Apparently therefore two different production worlds with two different types of customers.
How do you combine these two worlds within a single design studio?
Bringing together these two worlds, these two ways of interpreting both design and the project as a whole, is certainly not something that can be improvised.
We have been fortunate enough to have had to relate to these two realities from our very beginnings; we have always had to split our time between making unique products, communicating directly with the end customer, and designing boats, both racing and cruising, destined to be reproduced in multiple units.
How is it possible to combine the technical requirements necessary to produce a custom-made project down to executive detail with those of easy production and product transversality necessary for a project intended for series production?
It’s true, the two types of design are very different, both in concept and technical terms.

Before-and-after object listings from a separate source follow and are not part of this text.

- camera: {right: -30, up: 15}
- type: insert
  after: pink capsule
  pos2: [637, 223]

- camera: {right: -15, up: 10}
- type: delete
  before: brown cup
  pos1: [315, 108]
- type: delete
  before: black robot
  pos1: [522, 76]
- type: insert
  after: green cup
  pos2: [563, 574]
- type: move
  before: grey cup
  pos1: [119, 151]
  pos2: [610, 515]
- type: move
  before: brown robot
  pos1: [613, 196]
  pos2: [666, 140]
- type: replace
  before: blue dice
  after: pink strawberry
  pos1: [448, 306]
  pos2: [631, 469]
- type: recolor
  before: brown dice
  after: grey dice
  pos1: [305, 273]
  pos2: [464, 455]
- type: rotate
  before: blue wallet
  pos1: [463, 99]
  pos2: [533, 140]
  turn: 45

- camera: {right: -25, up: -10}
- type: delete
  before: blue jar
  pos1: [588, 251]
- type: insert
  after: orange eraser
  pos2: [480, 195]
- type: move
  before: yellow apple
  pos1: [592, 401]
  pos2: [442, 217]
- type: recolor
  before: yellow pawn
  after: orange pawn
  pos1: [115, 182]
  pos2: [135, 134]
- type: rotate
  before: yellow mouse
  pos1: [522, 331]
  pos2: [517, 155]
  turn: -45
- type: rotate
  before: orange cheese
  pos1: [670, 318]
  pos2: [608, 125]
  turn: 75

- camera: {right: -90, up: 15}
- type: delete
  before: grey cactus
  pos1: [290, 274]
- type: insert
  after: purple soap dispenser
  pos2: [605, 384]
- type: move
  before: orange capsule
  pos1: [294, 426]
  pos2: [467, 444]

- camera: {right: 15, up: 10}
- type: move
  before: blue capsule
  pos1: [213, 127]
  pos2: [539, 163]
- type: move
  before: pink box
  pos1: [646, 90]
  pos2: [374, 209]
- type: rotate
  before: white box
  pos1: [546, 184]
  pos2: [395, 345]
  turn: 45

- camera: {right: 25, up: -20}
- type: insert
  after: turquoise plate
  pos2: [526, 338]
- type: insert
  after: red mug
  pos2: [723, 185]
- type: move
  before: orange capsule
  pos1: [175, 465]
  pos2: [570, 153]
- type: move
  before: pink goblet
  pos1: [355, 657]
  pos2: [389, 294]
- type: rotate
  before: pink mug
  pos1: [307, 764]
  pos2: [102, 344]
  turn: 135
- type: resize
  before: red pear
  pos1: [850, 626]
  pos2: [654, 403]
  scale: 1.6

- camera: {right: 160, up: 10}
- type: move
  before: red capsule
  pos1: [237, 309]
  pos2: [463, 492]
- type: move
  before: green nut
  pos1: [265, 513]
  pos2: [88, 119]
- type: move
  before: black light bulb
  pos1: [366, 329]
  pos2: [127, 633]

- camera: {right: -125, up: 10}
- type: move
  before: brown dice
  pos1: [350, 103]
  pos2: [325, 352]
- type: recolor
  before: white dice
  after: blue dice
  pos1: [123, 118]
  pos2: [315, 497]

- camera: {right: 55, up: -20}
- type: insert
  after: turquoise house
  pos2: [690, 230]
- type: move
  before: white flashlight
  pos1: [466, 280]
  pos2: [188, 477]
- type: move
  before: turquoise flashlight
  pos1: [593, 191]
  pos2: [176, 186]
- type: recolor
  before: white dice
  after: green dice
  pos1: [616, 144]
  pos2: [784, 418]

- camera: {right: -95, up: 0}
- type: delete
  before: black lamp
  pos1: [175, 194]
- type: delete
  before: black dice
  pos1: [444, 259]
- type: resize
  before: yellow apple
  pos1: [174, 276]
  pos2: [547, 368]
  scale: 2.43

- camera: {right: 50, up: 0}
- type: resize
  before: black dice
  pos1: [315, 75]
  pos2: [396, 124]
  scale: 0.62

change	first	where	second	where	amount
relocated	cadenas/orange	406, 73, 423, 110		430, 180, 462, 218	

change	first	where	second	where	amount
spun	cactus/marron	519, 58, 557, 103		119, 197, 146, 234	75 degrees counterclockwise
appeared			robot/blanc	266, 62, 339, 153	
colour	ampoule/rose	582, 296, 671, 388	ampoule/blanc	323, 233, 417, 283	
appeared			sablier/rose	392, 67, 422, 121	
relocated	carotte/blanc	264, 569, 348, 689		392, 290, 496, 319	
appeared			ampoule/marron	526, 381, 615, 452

On the one hand, there is the need to create a unique, custom-made object, tailored for the customer, while respecting the peculiarities and traditions of the shipyard; on the other hand, there is the need to create an economically sustainable product, easy to mass-produce, but not lacking in those aesthetic and functional values that today’s market can no longer give up.
In order to succeed in combining these requirements, which at times may even appear to be opposing, a very broad competence is needed, which makes it possible to dialogue constructively with the various players involved, and also the ability to weigh up, evaluate and know how to carry out the various choices with balance.
What is your connection with the creations of Felci Yacht, once your designs are turned into reality?
We feel that our designs generate what will become the life, the character of the boat or boats that will be born in the future.
In a way, beyond all the requests we receive, we like to think that we are the ones who give a certain DNA to a project and thus to a real object.
Clearly, during the development of the project there will be the necessary mediations, the necessary balances linked to the world of production with which we will be dealing, but certainly the ability to dialogue with the clients first, and then with the workers is one of the most difficult and most fascinating aspects of this job.
How much gratification does your presence at Cannes give you?
The new projects that are presented by Felci Yacht here at Cannes certainly give meaning to our work, not just that of the yard that physically builds them.
It seems clear to me that successful products, as we hope those of Ice Yachts and Dufour will be, are such thanks to the experience and commitment of so many entities.
Design, by definition, is carried out first and therefore has the specific task of drawing the guidelines that the rest of the process must then follow.
This does not mean imposing one’s own choices and personal vision of the product, but working with a clear responsibility for one’s role and what, if well managed, it can bring to the product.